> _WORK TO COMPLETE_:
Print the passage from the thread below on solving a system of nonlinear equations, between "Plug this in" and "a difficult topic.", inclusive.

> _EXERCISE TEXT_:
====================

Solution to system of non linear equations

Question

what is the best way to solve this system of equations:

$$ax^2 +by^2-2y=0$$ $$axy+byz-z=0$$ $$ay^2+bz^2-c=0$$ Solve for x,y,z where a,b,c are constants.

Answer 1

Extract $y$ from the second equation to get $$y=\frac{z}{a x+b z}$$ Plug in the third equation which is a quadratic in $x$; the solutions are $$x_{\pm}=\frac{\pm\sqrt{a^3 c z^2-a^3 b z^4}-a b^2 z^3+a b c z}{a^2( b z^2- c)}$$ You are left with a nasty equation in $z$ using the first equation.

I suppose that you have four sets of solutions.

Have fun !

Answer 2

From the second equation,

$$x=\frac{1-by}{ay}z.$$

Plug this in the first,

$$\frac{(1-by)^2}{ay^2}z^2+by^2-2y=0.$$

Then you can eliminate $z^2$ with the third, giving

$$\frac{ay^2(2y-by^2)}{(1-by)^2}=\frac{c-ay^2}b,$$ and by magic the equation simplifies to $$(a-cb^2)y^2+2bcy-c=0.$$

Now the problem has turned to the resolution of a quadratic equation in a single unknown. There are at most two real solutions in $y$. $z$ and $x$ easily follow from $y$, for a total of four distinct solution sets.

Generally speaking, you can address such problems by putting the system in a triangular form, leading to higher degree univariate polynomials. (The degree reflects the number of possible solutions.) Good root-finding numerical methods are available.

There are systematic approaches (involving Gröbner bases), https://en.wikipedia.org/wiki/System_of_polynomial_equations, but this remains a difficult topic.

====================

> _DATASET ENTRIES_:
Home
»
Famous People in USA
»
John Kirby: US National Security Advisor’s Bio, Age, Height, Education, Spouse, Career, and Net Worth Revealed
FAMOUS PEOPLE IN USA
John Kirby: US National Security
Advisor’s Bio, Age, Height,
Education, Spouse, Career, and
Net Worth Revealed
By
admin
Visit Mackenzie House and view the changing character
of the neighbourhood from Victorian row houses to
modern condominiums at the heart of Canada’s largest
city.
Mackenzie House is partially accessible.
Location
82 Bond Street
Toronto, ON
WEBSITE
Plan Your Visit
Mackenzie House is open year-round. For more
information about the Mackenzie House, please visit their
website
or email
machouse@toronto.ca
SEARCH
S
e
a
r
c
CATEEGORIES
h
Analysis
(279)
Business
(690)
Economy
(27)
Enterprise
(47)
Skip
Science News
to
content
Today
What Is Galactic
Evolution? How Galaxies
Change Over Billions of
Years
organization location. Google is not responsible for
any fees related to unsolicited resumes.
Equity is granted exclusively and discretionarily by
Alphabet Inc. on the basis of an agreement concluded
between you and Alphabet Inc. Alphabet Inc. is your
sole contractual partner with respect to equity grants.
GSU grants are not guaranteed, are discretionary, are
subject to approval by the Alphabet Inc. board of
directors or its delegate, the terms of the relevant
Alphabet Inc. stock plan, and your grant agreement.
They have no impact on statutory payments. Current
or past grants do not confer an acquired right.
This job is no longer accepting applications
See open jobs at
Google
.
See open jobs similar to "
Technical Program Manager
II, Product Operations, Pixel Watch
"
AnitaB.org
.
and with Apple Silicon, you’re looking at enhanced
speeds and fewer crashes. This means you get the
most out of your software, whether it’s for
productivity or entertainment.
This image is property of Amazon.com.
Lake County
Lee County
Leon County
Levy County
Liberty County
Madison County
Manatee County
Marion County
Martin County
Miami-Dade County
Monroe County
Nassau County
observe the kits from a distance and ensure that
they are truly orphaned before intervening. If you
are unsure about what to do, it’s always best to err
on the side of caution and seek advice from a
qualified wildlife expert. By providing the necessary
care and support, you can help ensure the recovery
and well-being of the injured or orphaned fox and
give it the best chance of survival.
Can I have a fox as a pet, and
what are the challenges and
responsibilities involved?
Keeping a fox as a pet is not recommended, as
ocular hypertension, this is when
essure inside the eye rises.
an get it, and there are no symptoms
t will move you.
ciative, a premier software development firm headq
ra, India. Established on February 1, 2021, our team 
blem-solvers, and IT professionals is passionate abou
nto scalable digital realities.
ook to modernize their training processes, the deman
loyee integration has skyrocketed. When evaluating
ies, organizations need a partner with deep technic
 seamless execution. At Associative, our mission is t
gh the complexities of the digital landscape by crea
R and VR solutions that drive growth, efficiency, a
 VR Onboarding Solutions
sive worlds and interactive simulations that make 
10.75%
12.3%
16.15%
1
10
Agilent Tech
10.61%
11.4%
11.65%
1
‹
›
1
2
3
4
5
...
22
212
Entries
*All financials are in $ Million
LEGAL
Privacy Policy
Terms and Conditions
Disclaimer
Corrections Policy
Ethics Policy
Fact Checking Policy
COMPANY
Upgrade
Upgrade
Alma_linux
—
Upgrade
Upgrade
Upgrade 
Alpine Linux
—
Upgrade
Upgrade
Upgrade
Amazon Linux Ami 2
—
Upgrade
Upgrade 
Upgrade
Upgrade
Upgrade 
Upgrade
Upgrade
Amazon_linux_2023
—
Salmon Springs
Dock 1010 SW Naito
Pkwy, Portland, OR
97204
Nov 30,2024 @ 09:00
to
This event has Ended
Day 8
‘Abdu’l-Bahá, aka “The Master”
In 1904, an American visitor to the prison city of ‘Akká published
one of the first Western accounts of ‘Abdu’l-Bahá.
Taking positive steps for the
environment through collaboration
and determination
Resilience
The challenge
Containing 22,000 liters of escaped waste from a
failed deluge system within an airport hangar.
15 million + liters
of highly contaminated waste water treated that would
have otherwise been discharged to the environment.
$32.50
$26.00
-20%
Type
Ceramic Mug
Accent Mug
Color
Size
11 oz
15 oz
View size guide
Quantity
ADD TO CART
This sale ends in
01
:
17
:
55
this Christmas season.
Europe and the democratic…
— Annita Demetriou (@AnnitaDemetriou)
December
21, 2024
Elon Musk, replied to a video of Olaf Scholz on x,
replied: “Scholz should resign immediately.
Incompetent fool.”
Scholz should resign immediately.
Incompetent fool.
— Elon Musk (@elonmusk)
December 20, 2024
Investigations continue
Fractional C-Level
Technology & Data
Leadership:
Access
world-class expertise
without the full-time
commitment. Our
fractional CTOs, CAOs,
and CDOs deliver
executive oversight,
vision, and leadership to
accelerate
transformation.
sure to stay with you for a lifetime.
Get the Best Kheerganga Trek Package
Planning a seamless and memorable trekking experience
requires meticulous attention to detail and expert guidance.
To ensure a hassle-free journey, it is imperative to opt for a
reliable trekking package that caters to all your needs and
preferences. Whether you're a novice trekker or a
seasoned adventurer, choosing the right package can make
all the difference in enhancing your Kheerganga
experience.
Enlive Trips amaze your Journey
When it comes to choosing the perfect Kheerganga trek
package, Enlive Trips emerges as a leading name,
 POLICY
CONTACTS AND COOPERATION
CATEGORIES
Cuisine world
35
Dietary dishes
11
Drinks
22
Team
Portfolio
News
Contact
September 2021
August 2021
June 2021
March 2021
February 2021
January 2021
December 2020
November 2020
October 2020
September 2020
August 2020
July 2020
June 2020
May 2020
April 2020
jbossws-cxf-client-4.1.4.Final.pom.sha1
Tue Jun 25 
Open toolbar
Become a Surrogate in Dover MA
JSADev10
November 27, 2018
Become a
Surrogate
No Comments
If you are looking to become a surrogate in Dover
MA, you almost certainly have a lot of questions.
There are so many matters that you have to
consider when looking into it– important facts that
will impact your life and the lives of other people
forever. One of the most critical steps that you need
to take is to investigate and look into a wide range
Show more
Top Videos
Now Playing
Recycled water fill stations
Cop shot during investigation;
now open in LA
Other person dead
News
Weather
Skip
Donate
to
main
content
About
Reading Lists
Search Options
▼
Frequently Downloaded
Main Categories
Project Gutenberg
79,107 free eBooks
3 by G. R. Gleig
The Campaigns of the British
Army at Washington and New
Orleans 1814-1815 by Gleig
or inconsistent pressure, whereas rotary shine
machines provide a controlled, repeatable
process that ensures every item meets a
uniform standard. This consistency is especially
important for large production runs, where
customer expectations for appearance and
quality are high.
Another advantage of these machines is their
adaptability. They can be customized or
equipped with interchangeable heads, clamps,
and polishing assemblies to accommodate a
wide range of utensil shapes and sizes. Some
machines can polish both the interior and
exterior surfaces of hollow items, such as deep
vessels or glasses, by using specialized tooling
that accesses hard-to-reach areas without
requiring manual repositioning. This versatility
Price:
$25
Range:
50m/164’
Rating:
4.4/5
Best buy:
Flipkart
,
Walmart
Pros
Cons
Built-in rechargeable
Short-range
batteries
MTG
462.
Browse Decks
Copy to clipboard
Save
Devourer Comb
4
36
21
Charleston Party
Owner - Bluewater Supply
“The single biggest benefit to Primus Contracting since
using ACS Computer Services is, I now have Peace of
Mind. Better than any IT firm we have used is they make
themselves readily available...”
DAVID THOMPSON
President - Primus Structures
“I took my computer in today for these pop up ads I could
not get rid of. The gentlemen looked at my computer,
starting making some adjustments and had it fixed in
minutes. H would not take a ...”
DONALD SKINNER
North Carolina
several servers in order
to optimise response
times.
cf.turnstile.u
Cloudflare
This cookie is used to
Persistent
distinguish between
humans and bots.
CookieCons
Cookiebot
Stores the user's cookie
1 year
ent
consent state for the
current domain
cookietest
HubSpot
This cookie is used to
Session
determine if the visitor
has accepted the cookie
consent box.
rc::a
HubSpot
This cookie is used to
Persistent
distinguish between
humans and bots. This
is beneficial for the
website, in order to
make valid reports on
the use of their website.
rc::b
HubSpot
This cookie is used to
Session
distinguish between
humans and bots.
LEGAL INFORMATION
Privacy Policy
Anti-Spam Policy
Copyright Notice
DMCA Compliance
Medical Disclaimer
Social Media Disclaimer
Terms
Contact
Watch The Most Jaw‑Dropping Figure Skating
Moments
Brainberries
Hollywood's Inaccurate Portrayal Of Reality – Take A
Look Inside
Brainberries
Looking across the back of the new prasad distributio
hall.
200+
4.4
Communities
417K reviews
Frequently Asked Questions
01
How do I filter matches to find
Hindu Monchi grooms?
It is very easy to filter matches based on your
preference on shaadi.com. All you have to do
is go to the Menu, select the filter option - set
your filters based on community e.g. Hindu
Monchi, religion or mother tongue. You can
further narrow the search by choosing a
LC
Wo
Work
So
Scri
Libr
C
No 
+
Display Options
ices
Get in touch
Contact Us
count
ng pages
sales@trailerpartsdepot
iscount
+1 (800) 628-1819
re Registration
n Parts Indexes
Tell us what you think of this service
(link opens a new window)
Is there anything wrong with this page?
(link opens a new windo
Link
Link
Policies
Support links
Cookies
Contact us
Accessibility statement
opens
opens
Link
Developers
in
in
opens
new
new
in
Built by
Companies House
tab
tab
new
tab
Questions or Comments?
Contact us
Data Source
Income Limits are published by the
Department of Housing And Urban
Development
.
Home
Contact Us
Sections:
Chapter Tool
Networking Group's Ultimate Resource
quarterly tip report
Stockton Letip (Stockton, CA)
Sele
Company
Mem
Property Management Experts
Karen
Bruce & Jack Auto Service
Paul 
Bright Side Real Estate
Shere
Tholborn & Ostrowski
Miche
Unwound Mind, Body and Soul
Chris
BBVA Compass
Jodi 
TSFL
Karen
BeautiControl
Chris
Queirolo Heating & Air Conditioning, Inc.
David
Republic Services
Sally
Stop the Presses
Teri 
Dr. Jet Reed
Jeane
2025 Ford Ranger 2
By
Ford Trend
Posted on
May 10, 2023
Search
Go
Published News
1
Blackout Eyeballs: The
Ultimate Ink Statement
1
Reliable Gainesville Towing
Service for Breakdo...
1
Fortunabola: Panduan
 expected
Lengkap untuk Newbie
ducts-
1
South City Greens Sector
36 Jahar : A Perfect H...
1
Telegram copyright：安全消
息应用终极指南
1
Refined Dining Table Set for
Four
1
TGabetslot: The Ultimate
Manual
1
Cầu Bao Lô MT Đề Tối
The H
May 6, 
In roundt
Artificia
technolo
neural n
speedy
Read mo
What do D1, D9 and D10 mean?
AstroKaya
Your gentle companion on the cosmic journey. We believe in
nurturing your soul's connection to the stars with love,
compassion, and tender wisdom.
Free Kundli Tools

====================

> _SOLUTION FOR THIS PROBLEM_:
Plug this in the first,

$$\frac{(1-by)^2}{ay^2}z^2+by^2-2y=0.$$

Then you can eliminate $z^2$ with the third, giving

$$\frac{ay^2(2y-by^2)}{(1-by)^2}=\frac{c-ay^2}b,$$ and by magic the equation simplifies to $$(a-cb^2)y^2+2bcy-c=0.$$

Now the problem has turned to the resolution of a quadratic equation in a single unknown. There are at most two real solutions in $y$. $z$ and $x$ easily follow from $y$, for a total of four distinct solution sets.

Generally speaking, you can address such problems by putting the system in a triangular form, leading to higher degree univariate polynomials. (The degree reflects the number of possible solutions.) Good root-finding numerical methods are available.

There are systematic approaches (involving Gröbner bases), https://en.wikipedia.org/wiki/System_of_polynomial_equations, but this remains a difficult topic.